Remix.run Logo
ashvardanian 2 days ago

Lucene is tough to deal with. About 15 hours ago — right when this comment was posted — I was giving a talk at Databricks comparing the world’s most widely used search engines. I’ve never run into as many issues with any other similar tool as I did with Lucene. To be fair, it’s been around for ~26 years and has aged remarkably well... but it’s the last thing I’d choose today.

ab5tract 2 days ago | parent | next [-]

Can I ask you which alternatives exist at the layer Lucene occupies?

I went looking around last year and couldn’t really find many options, but I might have been looking in the wrong places.
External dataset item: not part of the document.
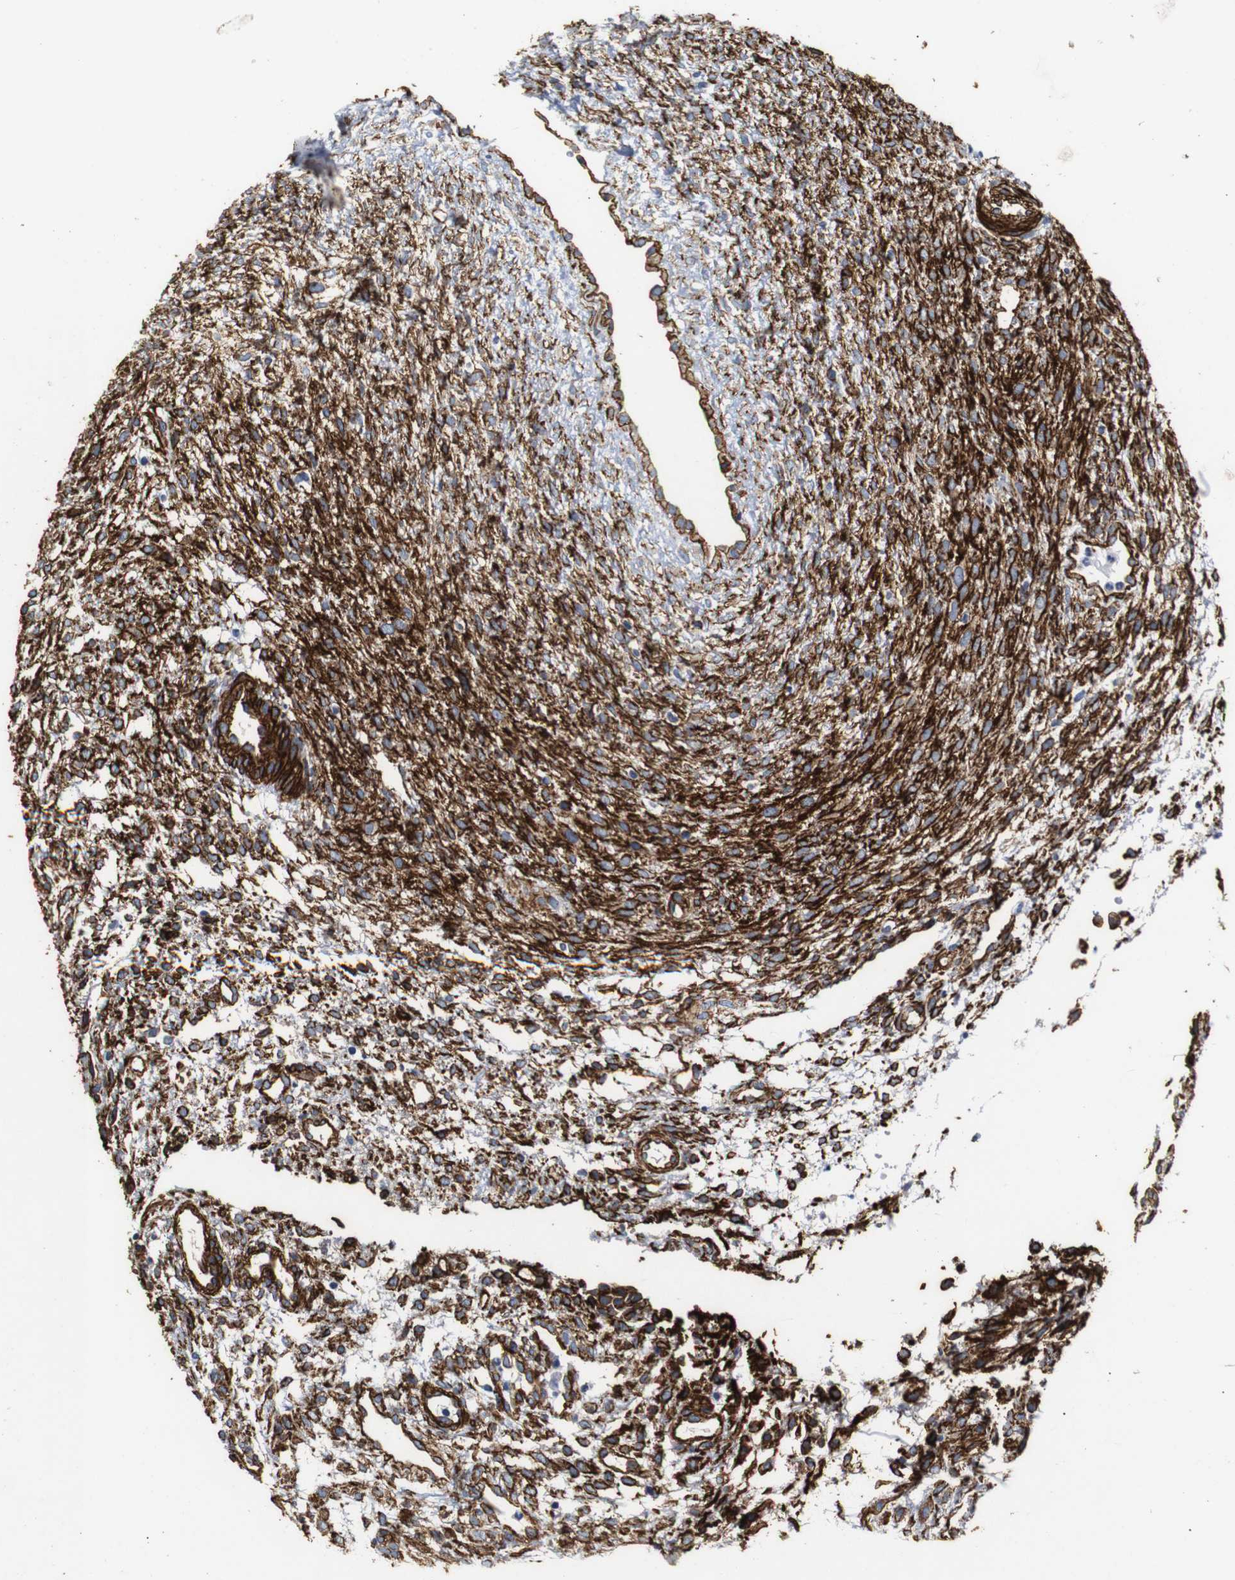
{"staining": {"intensity": "strong", "quantity": ">75%", "location": "cytoplasmic/membranous"}, "tissue": "ovary", "cell_type": "Ovarian stroma cells", "image_type": "normal", "snomed": [{"axis": "morphology", "description": "Normal tissue, NOS"}, {"axis": "morphology", "description": "Cyst, NOS"}, {"axis": "topography", "description": "Ovary"}], "caption": "Immunohistochemical staining of unremarkable human ovary reveals high levels of strong cytoplasmic/membranous positivity in approximately >75% of ovarian stroma cells. The protein of interest is stained brown, and the nuclei are stained in blue (DAB IHC with brightfield microscopy, high magnification).", "gene": "CAV2", "patient": {"sex": "female", "age": 18}}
ashvardanian 5 hours ago | parent [-]

For Vector Search the top 2 are: Meta’s FAISS and (my) Unum’s USearch. Lucene powers Elastic, Solr, MongoDB Atlas, AWS OpenSearch, Azure Cognitive Search. USearch powers ClickHouse, DuckDB, YugaByte, TiDB, ScyllaDB, MemGraph, KuzuDB, Lantern, and a few big closed source names that don’t mention it, as far as I know. FAISS has the highest usage among Python developers, but if you are indexing large collections you should consider alternatives.

cluckindan 2 days ago | parent | prev [-]

Interesting, then, that Vectroid would choose to fork it.

Elasticsearch is at least good / at hiding the Lucene zoo under the hood.